The Associate Dean for Experiential Learning and the Director for Pro Bono and Public Interest Programs work closely with the Career and Professional Development Office (CPDO) to provide a strong foundation for our students who are interested in pursuing careers in public interest law. We have created a summer grant program for students taking unpaid public interest summer internships, subsidizing a significant portion of the student-run PIE Grant Auction (Public Interest Experience), and matching monies raised at the auction.
In addition, the University offers work study packages for students taking unpaid summer positions in eligible government agencies, public interest organizations, and nonprofit organizations. This funding is in addition to work-study grants available during the academic year. By working with the CPDO to maximize these work study funds, we are able to offer larger summer grants to offset students' summer expenses while working in unpaid public interest summer internships.
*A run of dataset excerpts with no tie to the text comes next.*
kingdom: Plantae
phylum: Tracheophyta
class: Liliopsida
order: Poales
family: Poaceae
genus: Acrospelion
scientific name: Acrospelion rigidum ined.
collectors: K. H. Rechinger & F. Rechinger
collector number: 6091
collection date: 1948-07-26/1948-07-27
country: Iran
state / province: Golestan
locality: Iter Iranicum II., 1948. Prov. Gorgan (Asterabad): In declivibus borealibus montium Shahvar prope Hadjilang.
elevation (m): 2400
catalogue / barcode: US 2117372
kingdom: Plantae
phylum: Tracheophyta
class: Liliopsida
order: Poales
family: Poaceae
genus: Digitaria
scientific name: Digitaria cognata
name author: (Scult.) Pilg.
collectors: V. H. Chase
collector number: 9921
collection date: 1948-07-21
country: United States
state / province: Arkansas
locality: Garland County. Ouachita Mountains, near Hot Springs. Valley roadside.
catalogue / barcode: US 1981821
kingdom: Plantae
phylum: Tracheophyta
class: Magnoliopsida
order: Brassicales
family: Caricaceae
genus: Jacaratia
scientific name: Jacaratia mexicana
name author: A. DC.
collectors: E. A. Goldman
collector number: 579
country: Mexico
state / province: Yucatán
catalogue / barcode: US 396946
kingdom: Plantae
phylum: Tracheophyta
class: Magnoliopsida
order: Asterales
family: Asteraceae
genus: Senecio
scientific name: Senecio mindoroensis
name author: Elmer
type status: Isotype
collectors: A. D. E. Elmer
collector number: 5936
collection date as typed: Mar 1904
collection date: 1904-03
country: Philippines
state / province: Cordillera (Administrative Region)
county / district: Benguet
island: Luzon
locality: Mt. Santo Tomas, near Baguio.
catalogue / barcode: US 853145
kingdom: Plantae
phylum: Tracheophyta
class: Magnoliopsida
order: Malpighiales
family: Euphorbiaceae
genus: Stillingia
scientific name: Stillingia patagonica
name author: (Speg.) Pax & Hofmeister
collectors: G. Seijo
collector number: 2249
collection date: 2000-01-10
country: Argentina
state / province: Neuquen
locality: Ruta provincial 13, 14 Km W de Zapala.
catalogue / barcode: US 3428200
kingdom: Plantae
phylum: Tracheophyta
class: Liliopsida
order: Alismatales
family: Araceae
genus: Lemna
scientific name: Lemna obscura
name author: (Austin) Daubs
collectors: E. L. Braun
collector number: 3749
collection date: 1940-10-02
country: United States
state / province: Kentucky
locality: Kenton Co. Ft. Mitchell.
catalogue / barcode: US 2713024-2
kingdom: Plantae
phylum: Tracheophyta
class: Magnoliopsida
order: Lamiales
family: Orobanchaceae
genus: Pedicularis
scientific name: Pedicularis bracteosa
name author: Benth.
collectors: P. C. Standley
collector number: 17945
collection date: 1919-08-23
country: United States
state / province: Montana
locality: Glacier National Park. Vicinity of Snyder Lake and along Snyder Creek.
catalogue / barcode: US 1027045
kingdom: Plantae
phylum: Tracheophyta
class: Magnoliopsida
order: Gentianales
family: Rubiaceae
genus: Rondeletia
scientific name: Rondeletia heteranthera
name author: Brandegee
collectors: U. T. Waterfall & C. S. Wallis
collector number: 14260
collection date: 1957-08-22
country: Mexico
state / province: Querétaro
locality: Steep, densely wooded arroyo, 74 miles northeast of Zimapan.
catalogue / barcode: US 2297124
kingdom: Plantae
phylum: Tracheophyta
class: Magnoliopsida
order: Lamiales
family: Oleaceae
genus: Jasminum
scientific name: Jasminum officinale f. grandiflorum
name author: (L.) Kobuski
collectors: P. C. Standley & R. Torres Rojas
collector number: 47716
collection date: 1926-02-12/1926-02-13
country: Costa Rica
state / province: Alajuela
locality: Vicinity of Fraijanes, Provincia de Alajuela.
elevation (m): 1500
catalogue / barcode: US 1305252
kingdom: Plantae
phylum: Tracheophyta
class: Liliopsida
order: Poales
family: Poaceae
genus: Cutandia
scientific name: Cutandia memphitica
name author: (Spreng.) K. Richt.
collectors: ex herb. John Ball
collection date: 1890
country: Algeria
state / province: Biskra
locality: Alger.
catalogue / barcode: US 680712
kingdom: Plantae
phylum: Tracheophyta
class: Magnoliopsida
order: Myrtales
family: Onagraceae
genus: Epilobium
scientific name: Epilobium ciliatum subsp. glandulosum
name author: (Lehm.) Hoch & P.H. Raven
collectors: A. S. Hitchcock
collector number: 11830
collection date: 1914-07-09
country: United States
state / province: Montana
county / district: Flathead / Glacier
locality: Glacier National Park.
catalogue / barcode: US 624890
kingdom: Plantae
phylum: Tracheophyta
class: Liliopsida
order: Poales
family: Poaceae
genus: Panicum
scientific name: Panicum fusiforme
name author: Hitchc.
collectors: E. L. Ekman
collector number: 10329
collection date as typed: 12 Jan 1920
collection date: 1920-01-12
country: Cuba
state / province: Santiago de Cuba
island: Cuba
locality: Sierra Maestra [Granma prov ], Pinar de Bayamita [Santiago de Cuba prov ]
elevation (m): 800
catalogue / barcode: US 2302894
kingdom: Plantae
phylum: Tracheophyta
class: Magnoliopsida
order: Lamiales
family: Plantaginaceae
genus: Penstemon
The Carl "Tobey" Oxholm III Summer Law Fellowship- This Fellowship is designed to support a student with a genuine interest in pursuing a career in local government service. The Fellowship, which provides a stipend of $10,000 for the summer, was created and named in honor of Tobey Oxholm, Executive Vice President and Chief of Staff of Drexel University. Prior to joining Drexel, Tobey practiced law in Philadelphia for 22 years, including distinguished service with the Office of the Philadelphia City Solicitor where he served as Chief Deputy City Solicitor for Commercial Claims.
Other- Drexel Law also counsels students regarding summer fellowship opportunities and offers resources to help students identify summer fellowships and awards.